L'endémicité, peut-être, mais pas la fin de l'histoire

L'endémicité ne signifierait toutefois pas que la maladie ne puisse être éradiquée, comme la variole, un autre orthopoxvirus, l'a été en 1980 après une vaccination de masse.

La vaccination peut être utilisée pour stopper la transmission dans les pays où le monkeypox est nouveau, a déclaré M. Adalja, mais les décideurs doivent comprendre qu'une telle mesure n'est qu'une solution à court terme.

On s'inquiète aujourd'hui du fait que, parce qu'il y a un problème en Europe et aux États-Unis, il est difficile pour un dirigeant mondial de dire : "Nous allons aller vacciner le Nigéria", a-t-il dit, mais la vaccination des pays endémiques est "la façon de contrôler la situation à long terme".

Il est très peu probable que le monde ait besoin d'un effort de type variole pour éradiquer la variole du singe, a déclaré M. Benjamin, mais "espérons que quelqu'un pense à ce type de réponse".
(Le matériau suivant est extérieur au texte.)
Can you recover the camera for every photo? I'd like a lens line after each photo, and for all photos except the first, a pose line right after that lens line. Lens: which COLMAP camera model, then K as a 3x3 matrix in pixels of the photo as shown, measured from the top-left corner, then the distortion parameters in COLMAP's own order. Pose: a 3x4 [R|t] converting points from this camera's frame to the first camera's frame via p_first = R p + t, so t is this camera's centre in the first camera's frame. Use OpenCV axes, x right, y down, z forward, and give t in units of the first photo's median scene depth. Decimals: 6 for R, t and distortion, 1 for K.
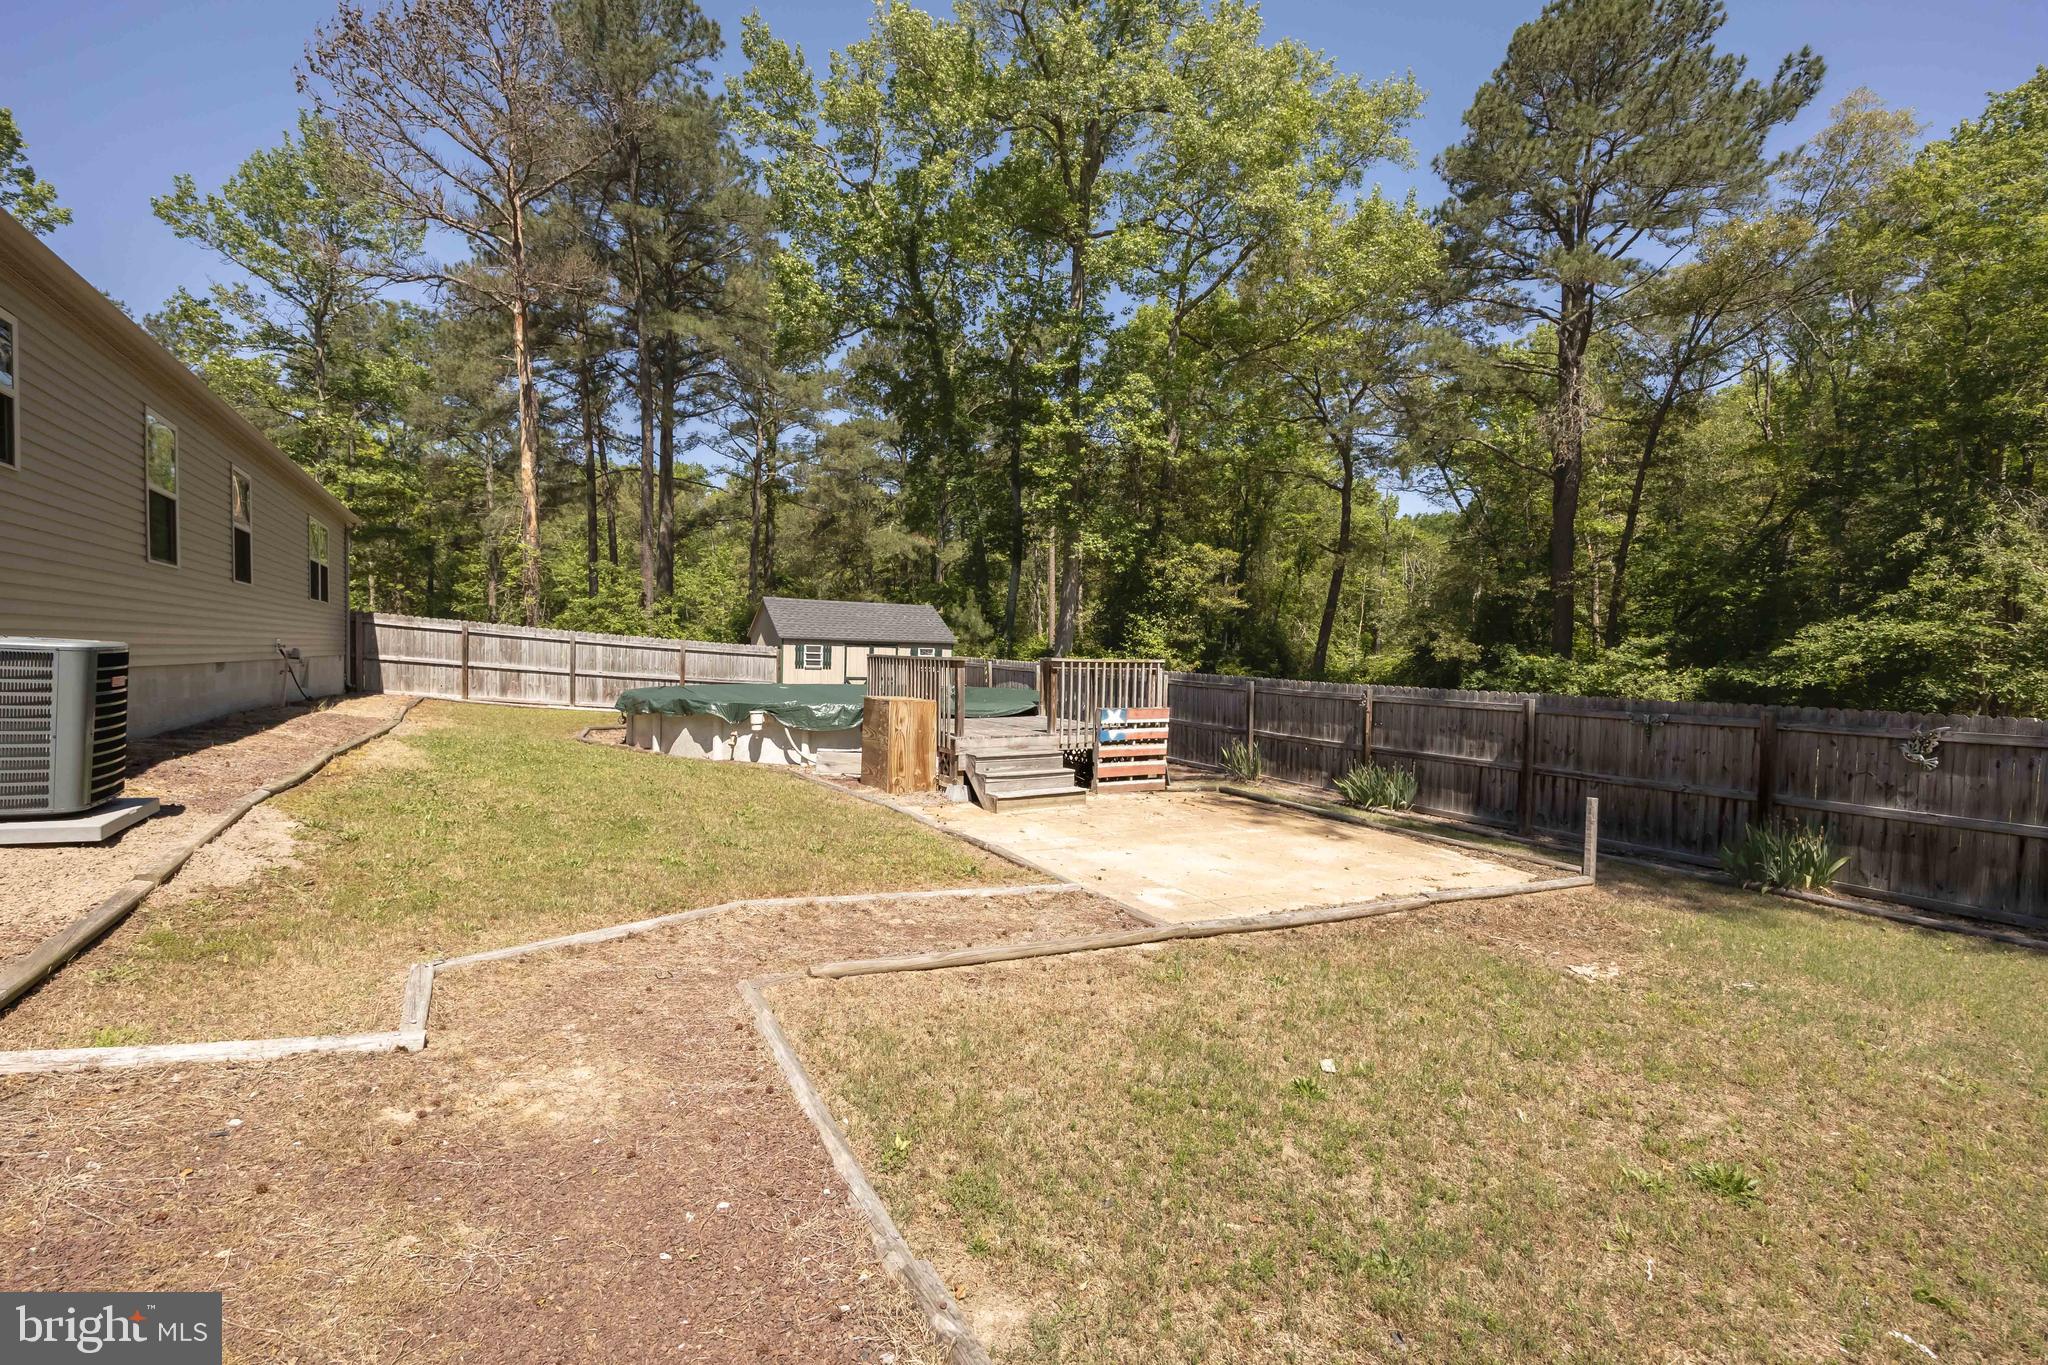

Une stratégie de prévention et de traitement à plusieurs volets comprenant une prophylaxie post-exposition, des antiviraux, une traçabilité robuste des contrats et "d'excellents systèmes de collecte de données nous aideront à maîtriser la situation beaucoup plus rapidement", a-t-il ajouté. "Il n'y a aucune raison de penser aujourd'hui que nous devons vacciner l'ensemble de la population".

"Nous pourrions être en mesure d'éliminer la variole du singe à un niveau de base auquel elle se trouvait" avant l'épidémie mondiale actuelle, a-t-il dit.

"On peut se débarrasser d'une maladie endémique, mais cela va demander du travail".